İncelemede sigara, alkol tüketimi ve vücut kitle indeksi (VKİ) göz önünde bulundurulduğunda, bedensel egzersiz ile uzun yaşam arasındaki ilişki fazlasıyla azaldı; zira ölüm oranına bakıldığında en az aktif olan grup ile diğerleri arasında yalnızca yüzde 9’luk bir fark mevcuttu ve yüksek ve orta düzeyde aktif olan insanlar arasında herhangi bir fark yoktu. Farklı biçimde söylersek, birbirinden fazlasıyla farklı aktivite düzeylerine sahip olsa da aynı sigara alışkanlığı, alkol kullanımı ve VKİ’ye sahip varsayımsal bir ikiz çift için tahmin edilen yaşam beklentisinde çok az fark görülecekti.

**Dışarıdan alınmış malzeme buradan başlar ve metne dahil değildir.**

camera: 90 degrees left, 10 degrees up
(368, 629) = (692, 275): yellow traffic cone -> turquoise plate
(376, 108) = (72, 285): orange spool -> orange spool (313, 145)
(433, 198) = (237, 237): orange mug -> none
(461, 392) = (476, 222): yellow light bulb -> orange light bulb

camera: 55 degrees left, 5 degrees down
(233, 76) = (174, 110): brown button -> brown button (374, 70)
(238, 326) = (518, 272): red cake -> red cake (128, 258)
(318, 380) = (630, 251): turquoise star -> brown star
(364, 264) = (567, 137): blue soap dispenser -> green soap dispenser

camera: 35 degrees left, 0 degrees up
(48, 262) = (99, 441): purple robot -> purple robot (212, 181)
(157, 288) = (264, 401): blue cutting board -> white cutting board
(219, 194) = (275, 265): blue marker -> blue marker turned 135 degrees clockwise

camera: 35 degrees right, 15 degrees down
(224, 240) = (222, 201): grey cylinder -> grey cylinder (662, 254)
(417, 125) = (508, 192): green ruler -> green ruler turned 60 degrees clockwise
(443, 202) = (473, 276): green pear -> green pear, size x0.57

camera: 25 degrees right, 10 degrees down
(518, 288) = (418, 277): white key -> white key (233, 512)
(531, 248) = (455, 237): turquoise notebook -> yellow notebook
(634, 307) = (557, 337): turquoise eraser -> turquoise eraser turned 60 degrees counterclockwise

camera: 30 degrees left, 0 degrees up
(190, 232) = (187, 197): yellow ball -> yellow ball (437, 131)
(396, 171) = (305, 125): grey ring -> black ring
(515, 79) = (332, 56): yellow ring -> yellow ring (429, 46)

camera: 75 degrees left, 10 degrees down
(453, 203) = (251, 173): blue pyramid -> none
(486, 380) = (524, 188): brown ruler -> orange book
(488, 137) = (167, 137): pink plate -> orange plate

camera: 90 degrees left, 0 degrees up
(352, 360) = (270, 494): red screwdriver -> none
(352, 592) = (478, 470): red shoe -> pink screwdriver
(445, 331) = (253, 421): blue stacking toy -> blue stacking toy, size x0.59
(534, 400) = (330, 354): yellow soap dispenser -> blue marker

Peki, sağlıkla ilgili diğer her şey olduğu gibi kalırken egzersiz düzeylerinde değişikliğe gitmek ne anlama geliyor? Mesela, eğer egzersizin ölüm üzerindeki etkisi kilo kaybından kaynaklanıyorsa, bu araştırma bu bağlantıyı açığa çıkaramaz. Ve şayet egzersiz artarken kilo değişmezse, o zaman telafi edici farklı bir yol mu denenmeli?
Dahası, değerlendirmenin ardından geçen ilk 20 yılda egzersizin yarattığı etkinin sonraki on yıla kıyasla daha güçlü olduğuna ilişkin kimi kanıtlara ulaştılar. Dolayısıyla, uzun bir yaşama kavuşturan faydalarını ilerleyen yıllarda da görmek istiyorsak, egzersize devam edilmesi gerekebilir.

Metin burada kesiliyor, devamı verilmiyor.